What the exercise asks> In the entries below, find the line with "the flu shot is" and the line with "complications that could come from the virus.". Return those two lines and all lines between them, exactly.

• • •

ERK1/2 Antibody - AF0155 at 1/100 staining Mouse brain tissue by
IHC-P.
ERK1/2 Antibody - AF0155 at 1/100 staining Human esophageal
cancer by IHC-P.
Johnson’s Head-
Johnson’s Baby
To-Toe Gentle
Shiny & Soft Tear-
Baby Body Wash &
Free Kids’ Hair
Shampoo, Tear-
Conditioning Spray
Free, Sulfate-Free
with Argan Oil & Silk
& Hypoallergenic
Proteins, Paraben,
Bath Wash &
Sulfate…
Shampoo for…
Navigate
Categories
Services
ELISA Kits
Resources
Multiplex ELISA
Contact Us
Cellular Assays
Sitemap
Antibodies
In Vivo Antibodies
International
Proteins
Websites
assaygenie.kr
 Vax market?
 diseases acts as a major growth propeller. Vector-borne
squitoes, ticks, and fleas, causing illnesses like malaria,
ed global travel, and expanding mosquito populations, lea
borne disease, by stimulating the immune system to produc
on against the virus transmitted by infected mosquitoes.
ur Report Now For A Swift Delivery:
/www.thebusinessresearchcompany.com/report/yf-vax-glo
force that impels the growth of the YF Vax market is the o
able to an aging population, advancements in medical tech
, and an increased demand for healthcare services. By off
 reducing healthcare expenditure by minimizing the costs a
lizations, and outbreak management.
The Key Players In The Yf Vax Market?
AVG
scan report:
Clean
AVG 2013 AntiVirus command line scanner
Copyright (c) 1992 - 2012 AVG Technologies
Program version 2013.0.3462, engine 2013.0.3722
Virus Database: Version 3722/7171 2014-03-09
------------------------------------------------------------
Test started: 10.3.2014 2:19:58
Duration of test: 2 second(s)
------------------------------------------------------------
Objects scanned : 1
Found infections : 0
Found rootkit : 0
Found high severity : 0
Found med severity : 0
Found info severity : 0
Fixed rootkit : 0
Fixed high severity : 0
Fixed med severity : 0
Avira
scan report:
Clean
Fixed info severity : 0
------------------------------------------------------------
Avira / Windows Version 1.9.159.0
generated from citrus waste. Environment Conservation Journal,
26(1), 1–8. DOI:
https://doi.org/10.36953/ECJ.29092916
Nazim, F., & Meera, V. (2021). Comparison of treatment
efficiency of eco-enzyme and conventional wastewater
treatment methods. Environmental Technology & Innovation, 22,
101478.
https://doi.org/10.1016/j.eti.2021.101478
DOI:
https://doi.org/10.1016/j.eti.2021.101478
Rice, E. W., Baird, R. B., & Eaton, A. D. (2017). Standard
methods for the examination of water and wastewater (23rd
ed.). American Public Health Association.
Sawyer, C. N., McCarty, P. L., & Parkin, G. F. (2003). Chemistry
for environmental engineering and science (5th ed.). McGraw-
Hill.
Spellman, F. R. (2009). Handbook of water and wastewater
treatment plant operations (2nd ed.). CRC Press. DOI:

• • •

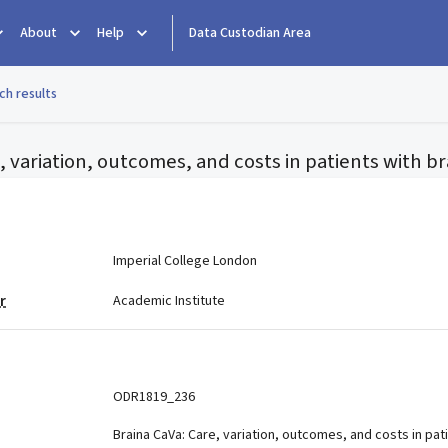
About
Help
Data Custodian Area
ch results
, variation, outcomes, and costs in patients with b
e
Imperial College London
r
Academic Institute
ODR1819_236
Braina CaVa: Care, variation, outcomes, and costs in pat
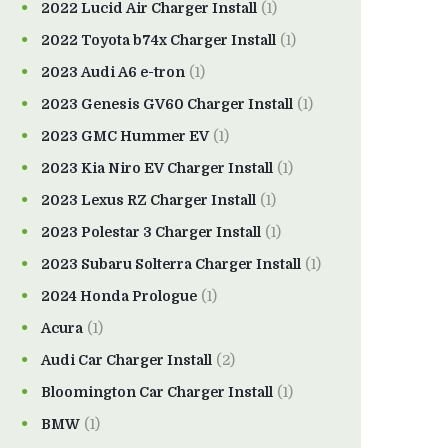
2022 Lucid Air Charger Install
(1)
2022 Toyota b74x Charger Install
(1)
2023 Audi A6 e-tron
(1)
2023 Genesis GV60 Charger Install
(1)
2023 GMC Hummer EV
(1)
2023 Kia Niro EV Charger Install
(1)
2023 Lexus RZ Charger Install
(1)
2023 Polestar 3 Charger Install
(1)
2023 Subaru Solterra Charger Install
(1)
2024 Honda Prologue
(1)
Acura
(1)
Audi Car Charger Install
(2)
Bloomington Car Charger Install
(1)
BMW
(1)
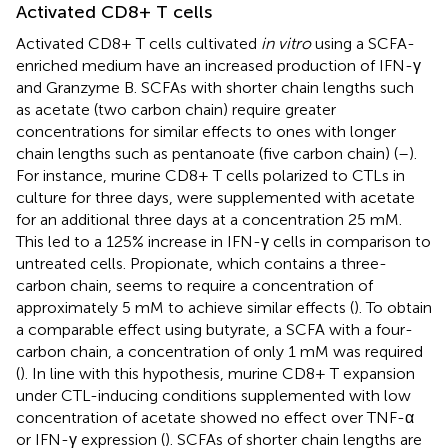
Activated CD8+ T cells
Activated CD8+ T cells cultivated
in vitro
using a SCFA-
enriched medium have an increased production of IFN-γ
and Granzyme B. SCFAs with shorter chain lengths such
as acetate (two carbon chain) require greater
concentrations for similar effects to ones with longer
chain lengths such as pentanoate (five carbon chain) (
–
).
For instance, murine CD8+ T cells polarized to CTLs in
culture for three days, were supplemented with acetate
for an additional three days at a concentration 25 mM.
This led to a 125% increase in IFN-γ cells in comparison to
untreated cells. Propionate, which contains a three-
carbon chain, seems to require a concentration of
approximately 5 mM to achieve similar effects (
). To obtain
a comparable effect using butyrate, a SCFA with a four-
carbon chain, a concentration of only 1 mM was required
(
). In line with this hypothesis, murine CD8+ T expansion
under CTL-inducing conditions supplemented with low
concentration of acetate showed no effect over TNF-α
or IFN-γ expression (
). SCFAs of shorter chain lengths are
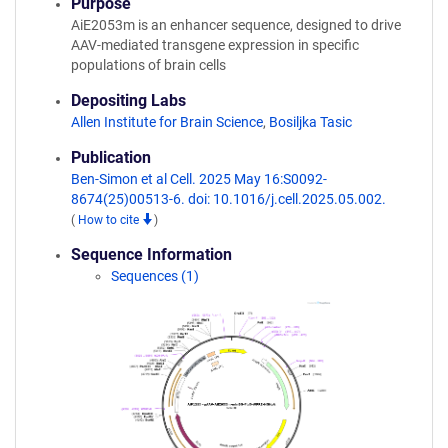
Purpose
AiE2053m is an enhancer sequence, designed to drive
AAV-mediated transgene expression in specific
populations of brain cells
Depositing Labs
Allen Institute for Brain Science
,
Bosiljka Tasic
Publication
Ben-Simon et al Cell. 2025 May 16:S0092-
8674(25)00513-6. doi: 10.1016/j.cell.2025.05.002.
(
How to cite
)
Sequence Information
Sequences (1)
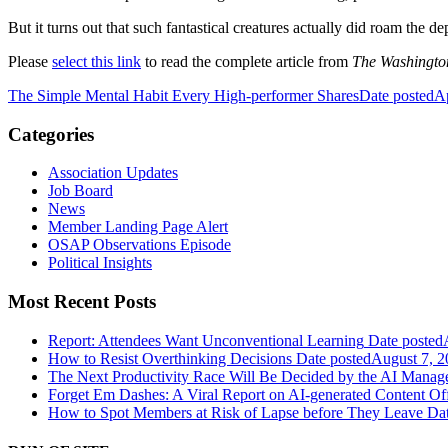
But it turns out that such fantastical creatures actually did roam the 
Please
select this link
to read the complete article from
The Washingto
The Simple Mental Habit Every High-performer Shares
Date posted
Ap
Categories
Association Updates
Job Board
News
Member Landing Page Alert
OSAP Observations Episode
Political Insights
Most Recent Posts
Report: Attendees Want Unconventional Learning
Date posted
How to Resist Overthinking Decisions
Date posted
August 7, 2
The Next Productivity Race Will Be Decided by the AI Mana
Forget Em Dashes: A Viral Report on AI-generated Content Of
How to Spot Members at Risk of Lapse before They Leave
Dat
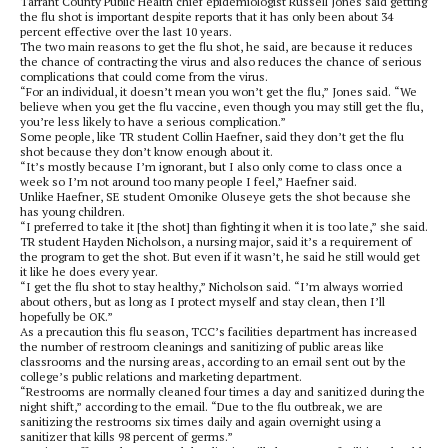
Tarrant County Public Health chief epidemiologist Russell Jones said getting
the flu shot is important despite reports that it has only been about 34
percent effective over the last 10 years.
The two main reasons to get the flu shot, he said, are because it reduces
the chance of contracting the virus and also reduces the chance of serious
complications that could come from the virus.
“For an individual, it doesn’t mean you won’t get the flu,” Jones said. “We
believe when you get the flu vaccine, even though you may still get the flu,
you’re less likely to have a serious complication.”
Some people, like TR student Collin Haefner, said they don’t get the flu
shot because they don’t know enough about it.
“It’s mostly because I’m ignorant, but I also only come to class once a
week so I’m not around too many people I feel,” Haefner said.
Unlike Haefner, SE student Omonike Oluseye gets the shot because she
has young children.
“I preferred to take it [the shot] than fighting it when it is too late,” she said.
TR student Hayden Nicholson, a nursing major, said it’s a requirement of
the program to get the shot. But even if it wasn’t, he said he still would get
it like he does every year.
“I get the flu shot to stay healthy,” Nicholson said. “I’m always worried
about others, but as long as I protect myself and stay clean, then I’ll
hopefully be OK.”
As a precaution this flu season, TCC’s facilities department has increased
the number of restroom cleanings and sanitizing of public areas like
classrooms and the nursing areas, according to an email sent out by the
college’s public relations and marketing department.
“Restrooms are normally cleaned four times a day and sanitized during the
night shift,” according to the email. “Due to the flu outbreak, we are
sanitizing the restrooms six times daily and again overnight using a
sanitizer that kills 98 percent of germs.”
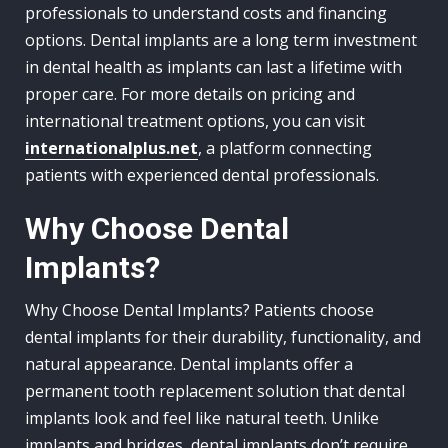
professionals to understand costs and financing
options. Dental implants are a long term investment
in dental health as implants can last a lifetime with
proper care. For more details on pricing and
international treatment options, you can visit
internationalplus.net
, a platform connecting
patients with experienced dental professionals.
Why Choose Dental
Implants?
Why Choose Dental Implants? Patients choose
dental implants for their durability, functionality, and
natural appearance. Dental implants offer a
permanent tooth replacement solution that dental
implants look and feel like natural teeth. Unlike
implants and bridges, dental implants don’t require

• • •

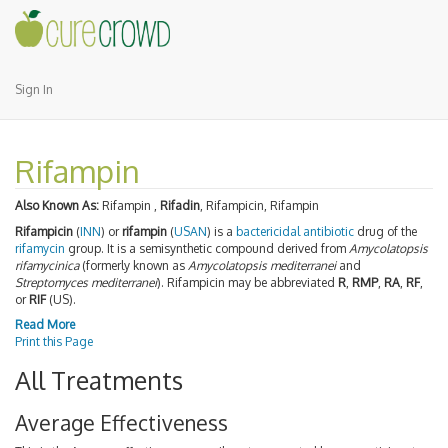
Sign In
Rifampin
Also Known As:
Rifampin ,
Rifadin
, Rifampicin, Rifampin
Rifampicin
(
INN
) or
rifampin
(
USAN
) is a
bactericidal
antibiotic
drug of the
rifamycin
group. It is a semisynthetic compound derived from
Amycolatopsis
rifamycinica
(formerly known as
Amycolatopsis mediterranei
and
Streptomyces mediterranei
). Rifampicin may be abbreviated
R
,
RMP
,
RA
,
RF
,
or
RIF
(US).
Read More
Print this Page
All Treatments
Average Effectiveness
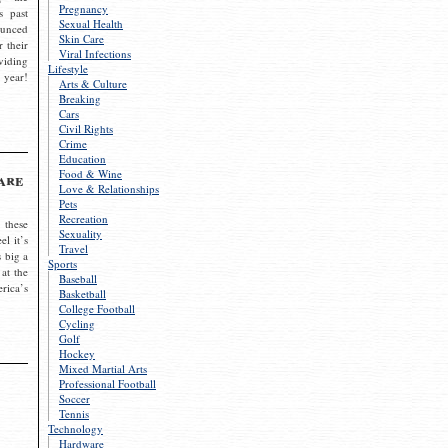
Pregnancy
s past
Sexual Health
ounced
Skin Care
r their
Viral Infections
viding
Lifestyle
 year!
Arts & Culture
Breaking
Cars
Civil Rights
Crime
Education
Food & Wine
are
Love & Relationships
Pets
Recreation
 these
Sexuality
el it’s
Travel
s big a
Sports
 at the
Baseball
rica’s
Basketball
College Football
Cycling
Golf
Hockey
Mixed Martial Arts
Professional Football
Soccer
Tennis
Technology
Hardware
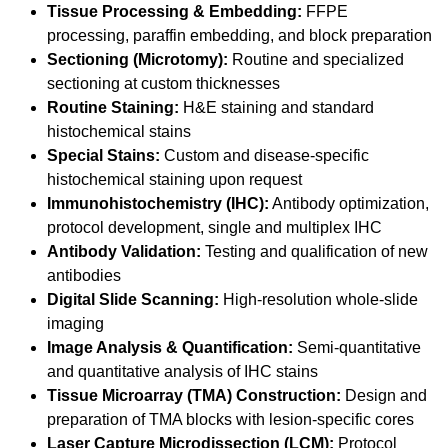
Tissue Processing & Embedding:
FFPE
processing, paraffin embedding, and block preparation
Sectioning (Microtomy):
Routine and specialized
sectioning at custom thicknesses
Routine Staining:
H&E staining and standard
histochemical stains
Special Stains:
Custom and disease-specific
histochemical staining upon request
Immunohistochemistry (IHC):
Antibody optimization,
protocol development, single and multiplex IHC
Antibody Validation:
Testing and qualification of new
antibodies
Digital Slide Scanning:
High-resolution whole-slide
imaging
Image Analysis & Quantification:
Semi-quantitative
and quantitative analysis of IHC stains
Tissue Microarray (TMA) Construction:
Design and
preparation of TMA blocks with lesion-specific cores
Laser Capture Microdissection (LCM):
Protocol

• • •

Answer section>
the flu shot is important despite reports that it has only been about 34
percent effective over the last 10 years.
The two main reasons to get the flu shot, he said, are because it reduces
the chance of contracting the virus and also reduces the chance of serious
complications that could come from the virus.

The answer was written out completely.